Visual scene localization data:
■ ■ ■ ■
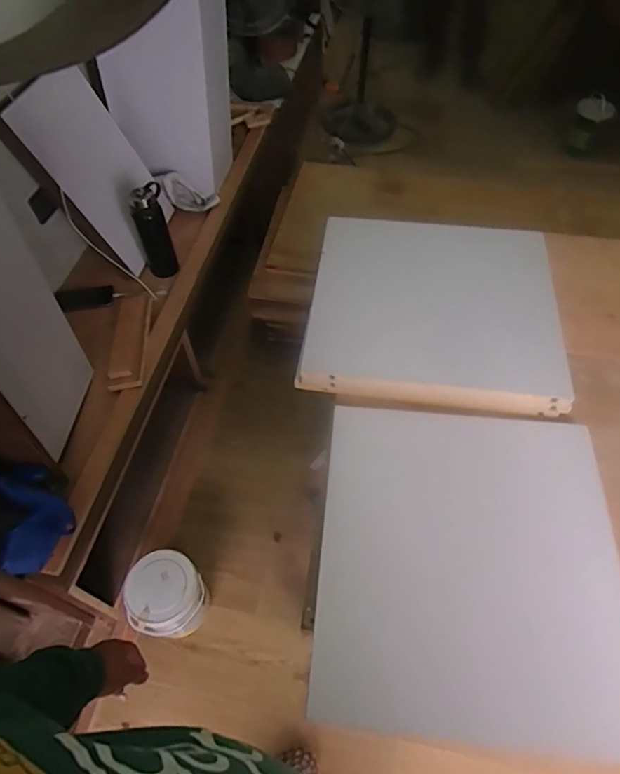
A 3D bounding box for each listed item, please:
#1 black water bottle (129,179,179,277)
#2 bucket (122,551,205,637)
[{"bbox_3d":[-0.470,-0.472,1.515,0.102,0.261,0.087,-21,57,-13],"label":"black water bottle"},{"bbox_3d":[-0.363,0.541,1.282,0.179,0.210,0.177,-1,55,1],"label":"bucket"}]

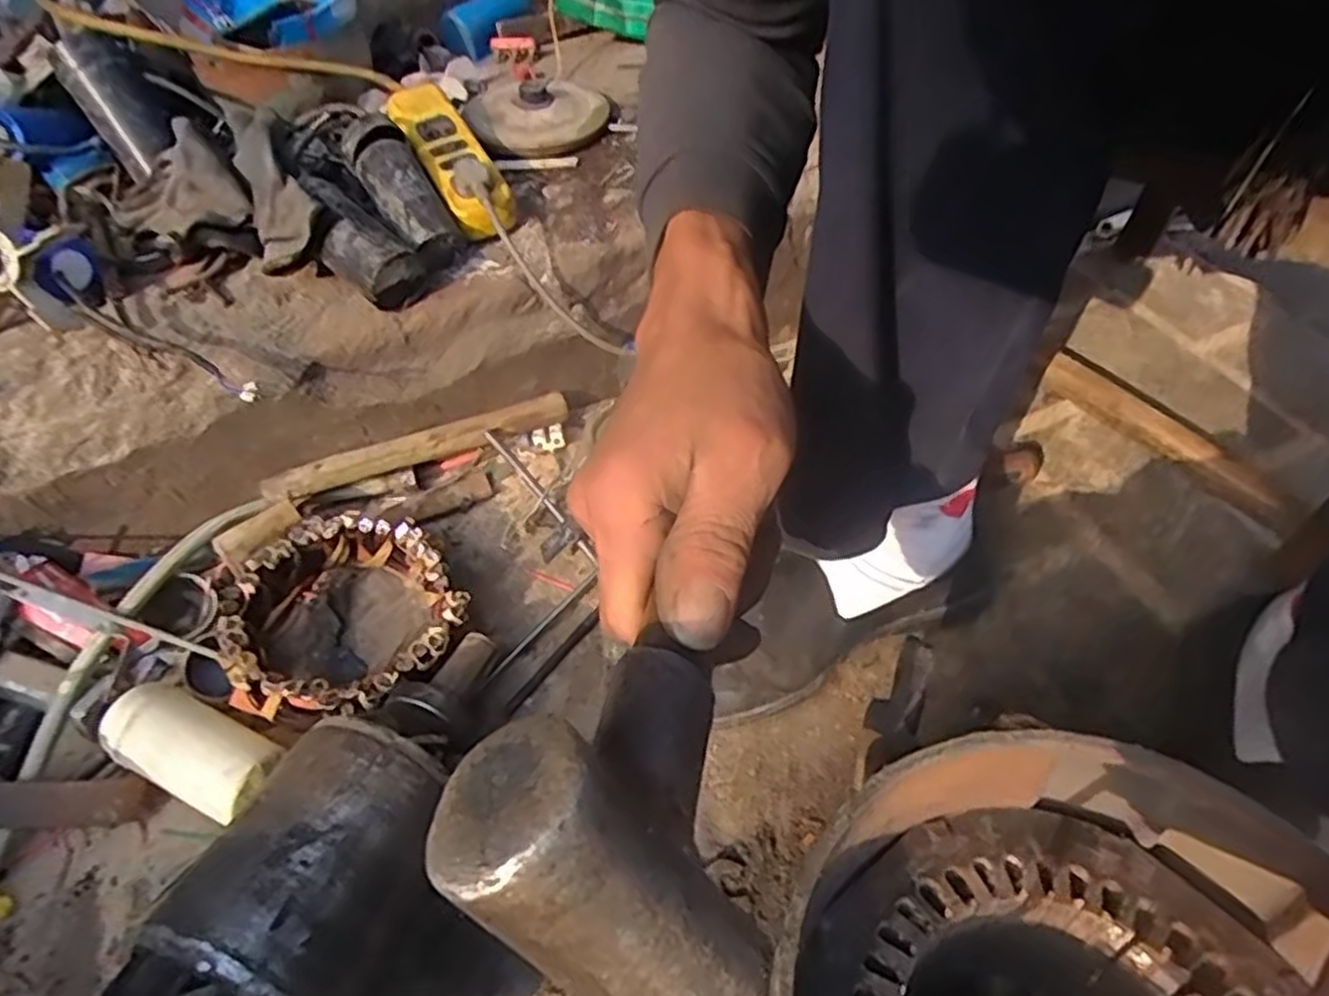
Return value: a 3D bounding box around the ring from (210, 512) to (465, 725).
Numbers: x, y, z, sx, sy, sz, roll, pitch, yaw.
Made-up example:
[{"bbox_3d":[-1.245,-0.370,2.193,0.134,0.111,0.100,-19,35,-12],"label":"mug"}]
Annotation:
[{"bbox_3d":[-0.239,0.086,0.564,0.157,0.072,0.183,-32,56,-21],"label":"ring"}]

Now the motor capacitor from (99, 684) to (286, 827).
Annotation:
[{"bbox_3d":[-0.310,0.171,0.507,0.118,0.054,0.053,18,55,20],"label":"motor capacitor"}]

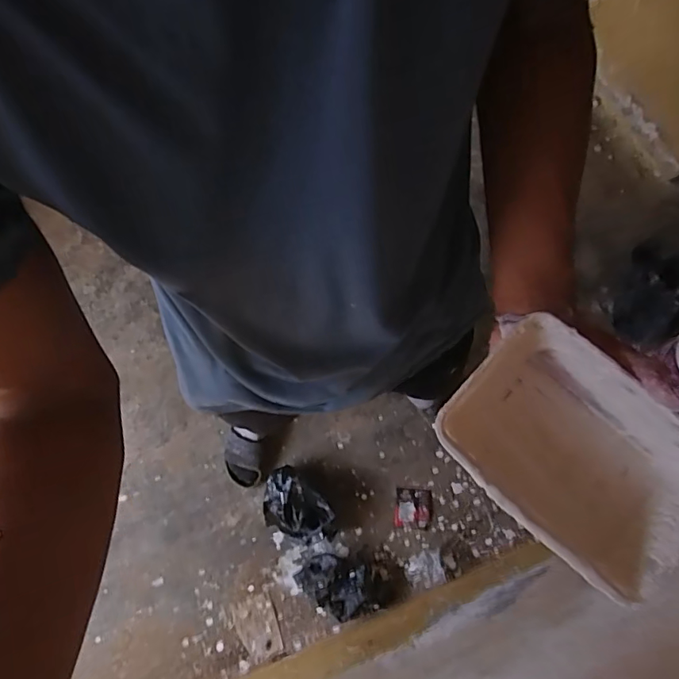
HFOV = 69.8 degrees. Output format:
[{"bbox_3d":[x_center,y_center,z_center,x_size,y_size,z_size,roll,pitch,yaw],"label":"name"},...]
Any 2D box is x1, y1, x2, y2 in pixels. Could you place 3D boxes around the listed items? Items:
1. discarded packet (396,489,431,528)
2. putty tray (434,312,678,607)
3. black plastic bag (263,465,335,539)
[{"bbox_3d":[0.183,0.419,1.207,0.084,0.006,0.089,5,72,3],"label":"discarded packet"},{"bbox_3d":[0.160,0.082,0.341,0.169,0.069,0.119,39,75,17],"label":"putty tray"},{"bbox_3d":[-0.106,0.415,1.179,0.206,0.098,0.133,41,77,13],"label":"black plastic bag"}]

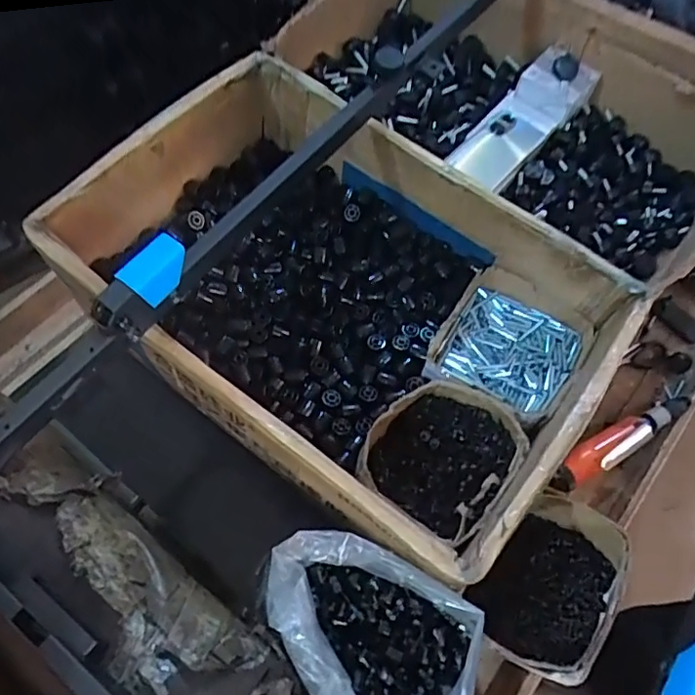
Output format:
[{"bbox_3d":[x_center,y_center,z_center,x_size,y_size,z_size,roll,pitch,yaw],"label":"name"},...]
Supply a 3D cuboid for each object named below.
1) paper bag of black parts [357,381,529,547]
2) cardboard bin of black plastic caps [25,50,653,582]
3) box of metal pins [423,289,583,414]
[{"bbox_3d":[0.091,0.114,0.589,0.134,0.053,0.150,33,68,11],"label":"paper bag of black parts"},{"bbox_3d":[-0.018,-0.053,0.613,0.542,0.152,0.368,36,68,13],"label":"cardboard bin of black plastic caps"},{"bbox_3d":[0.182,0.006,0.652,0.134,0.051,0.136,30,67,10],"label":"box of metal pins"}]

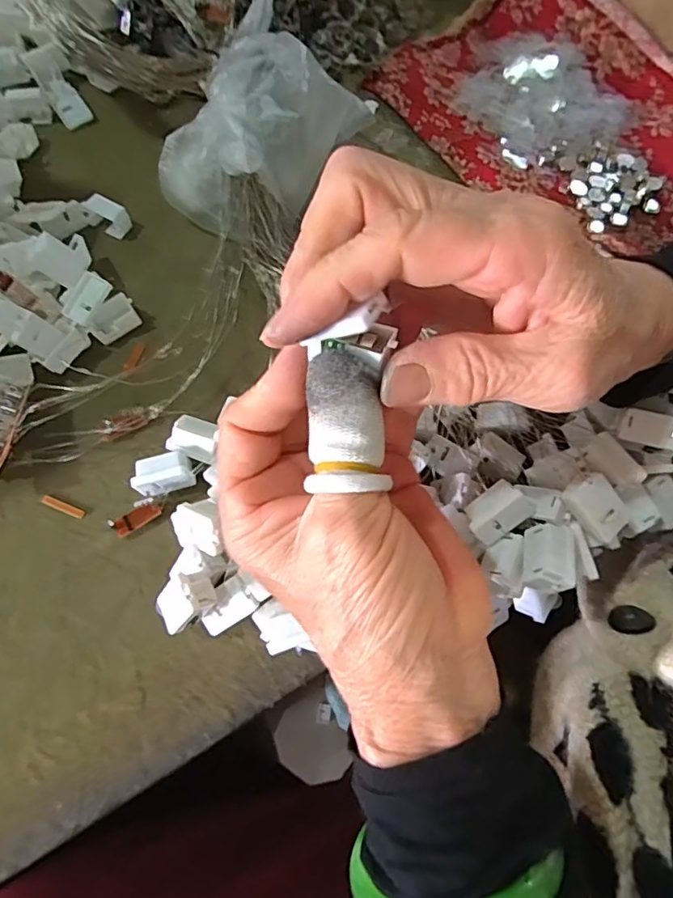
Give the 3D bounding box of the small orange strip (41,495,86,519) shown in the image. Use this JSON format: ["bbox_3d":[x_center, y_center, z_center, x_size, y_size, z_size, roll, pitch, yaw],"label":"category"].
[{"bbox_3d":[-0.133,0.028,0.268,0.023,0.004,0.005,21,68,9],"label":"small orange strip"}]

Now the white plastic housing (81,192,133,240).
[{"bbox_3d":[-0.138,-0.141,0.334,0.023,0.019,0.013,31,69,11],"label":"white plastic housing"}]

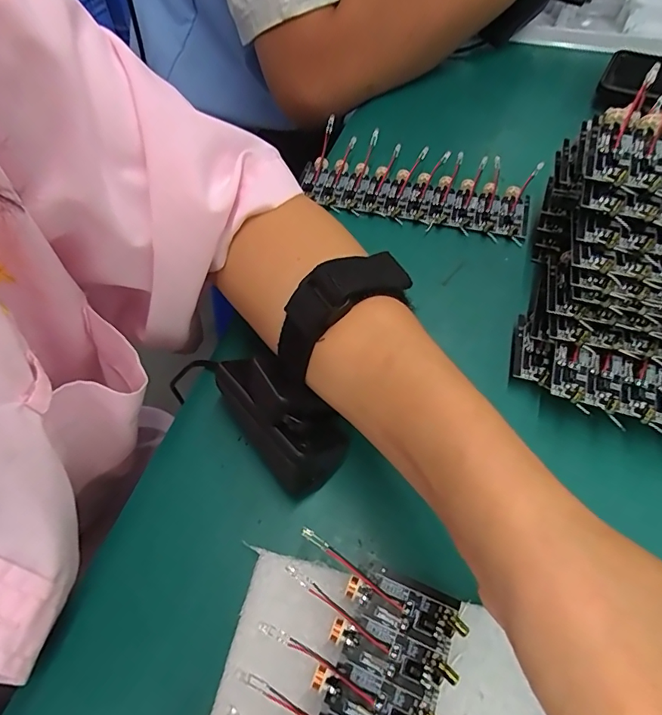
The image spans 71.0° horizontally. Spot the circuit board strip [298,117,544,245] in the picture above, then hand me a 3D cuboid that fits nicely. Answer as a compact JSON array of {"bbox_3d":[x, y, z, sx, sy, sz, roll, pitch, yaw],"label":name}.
[{"bbox_3d":[0.062,-0.128,0.335,0.158,0.025,0.072,20,58,14],"label":"circuit board strip"}]

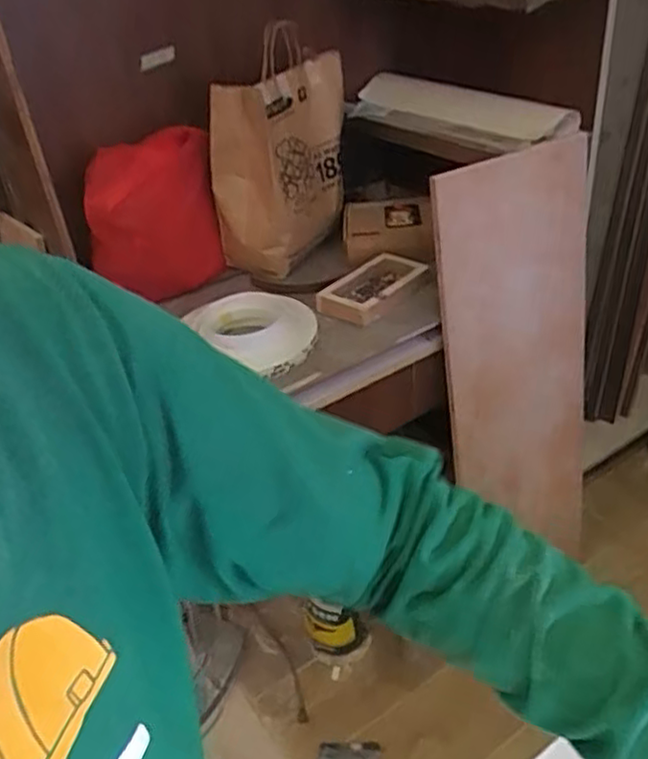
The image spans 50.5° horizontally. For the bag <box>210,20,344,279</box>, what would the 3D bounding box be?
[{"bbox_3d":[-0.096,-0.470,1.437,0.201,0.430,0.269,9,37,21],"label":"bag"}]

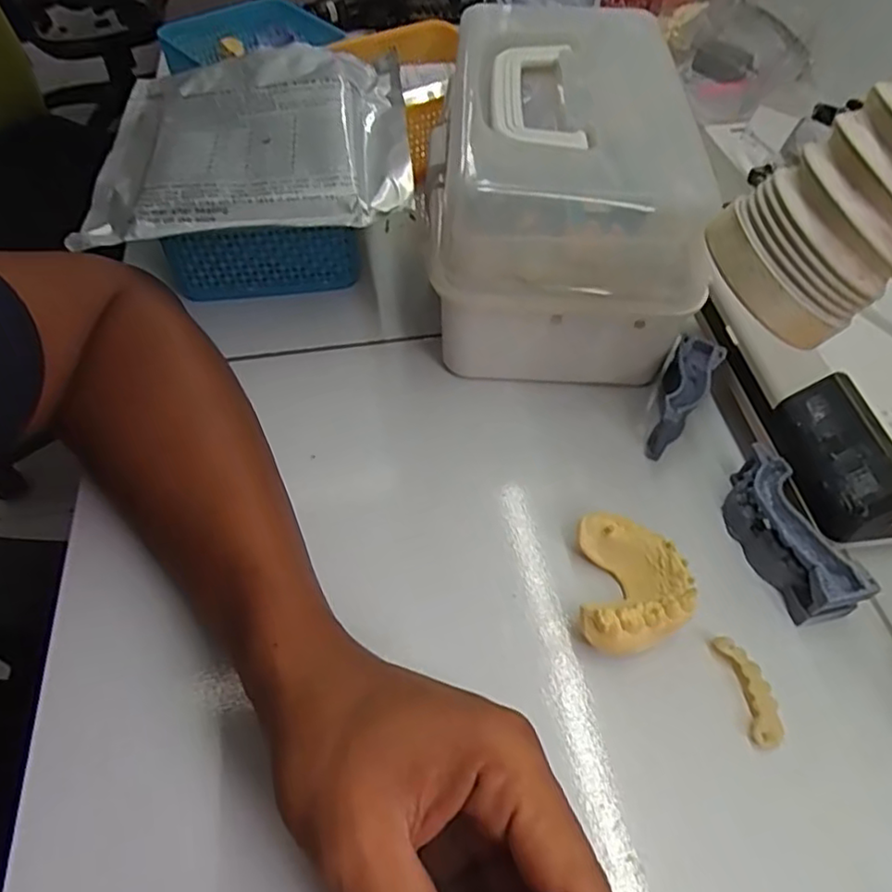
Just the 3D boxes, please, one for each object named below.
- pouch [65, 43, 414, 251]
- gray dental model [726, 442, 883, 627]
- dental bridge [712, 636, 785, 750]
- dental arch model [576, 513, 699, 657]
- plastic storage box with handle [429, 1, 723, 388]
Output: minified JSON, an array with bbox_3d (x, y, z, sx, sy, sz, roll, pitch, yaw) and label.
[{"bbox_3d":[-0.126,-0.208,0.424,0.200,0.034,0.191,-8,54,-8],"label":"pouch"},{"bbox_3d":[0.173,0.046,0.328,0.028,0.032,0.087,-14,55,-12],"label":"gray dental model"},{"bbox_3d":[0.140,0.111,0.292,0.015,0.010,0.048,-8,54,-8],"label":"dental bridge"},{"bbox_3d":[0.092,0.069,0.314,0.052,0.030,0.066,5,54,2],"label":"dental arch model"},{"bbox_3d":[0.070,-0.169,0.421,0.156,0.131,0.227,2,52,0],"label":"plastic storage box with handle"}]

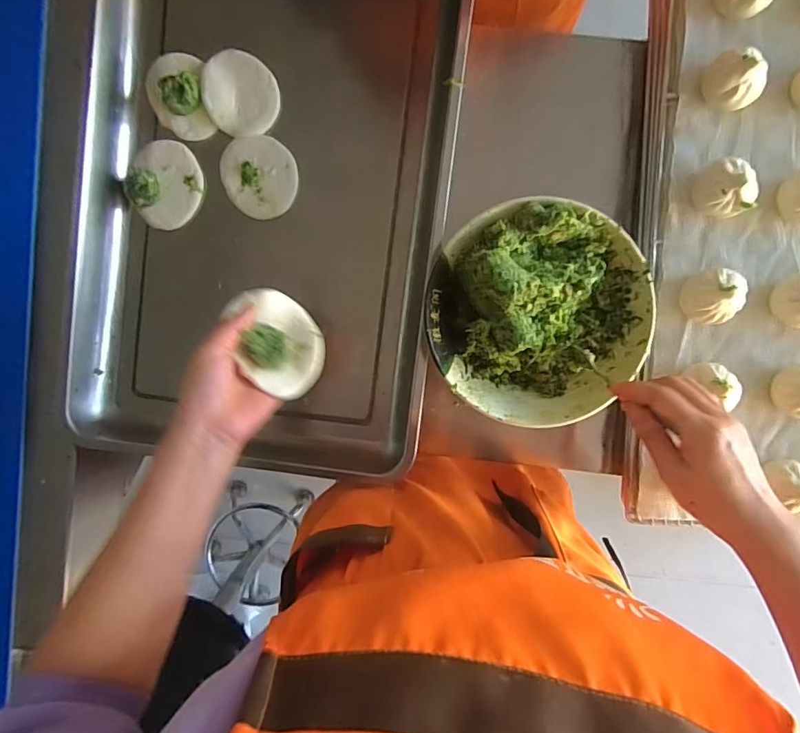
■ ■ ■ ■
#### Required action:
Write each line exactly as it appears, from the line that holds "Just the 3D" through the closing line of the data above, and leave every picture out.

#### Response for this exercise:
Just the 3D boxes, please, one for each object named below.
- pouch [65, 43, 414, 251]
- gray dental model [726, 442, 883, 627]
- dental bridge [712, 636, 785, 750]
- dental arch model [576, 513, 699, 657]
- plastic storage box with handle [429, 1, 723, 388]
Output: minified JSON, an array with bbox_3d (x, y, z, sx, sy, sz, roll, pitch, yaw) and label.
[{"bbox_3d":[-0.126,-0.208,0.424,0.200,0.034,0.191,-8,54,-8],"label":"pouch"},{"bbox_3d":[0.173,0.046,0.328,0.028,0.032,0.087,-14,55,-12],"label":"gray dental model"},{"bbox_3d":[0.140,0.111,0.292,0.015,0.010,0.048,-8,54,-8],"label":"dental bridge"},{"bbox_3d":[0.092,0.069,0.314,0.052,0.030,0.066,5,54,2],"label":"dental arch model"},{"bbox_3d":[0.070,-0.169,0.421,0.156,0.131,0.227,2,52,0],"label":"plastic storage box with handle"}]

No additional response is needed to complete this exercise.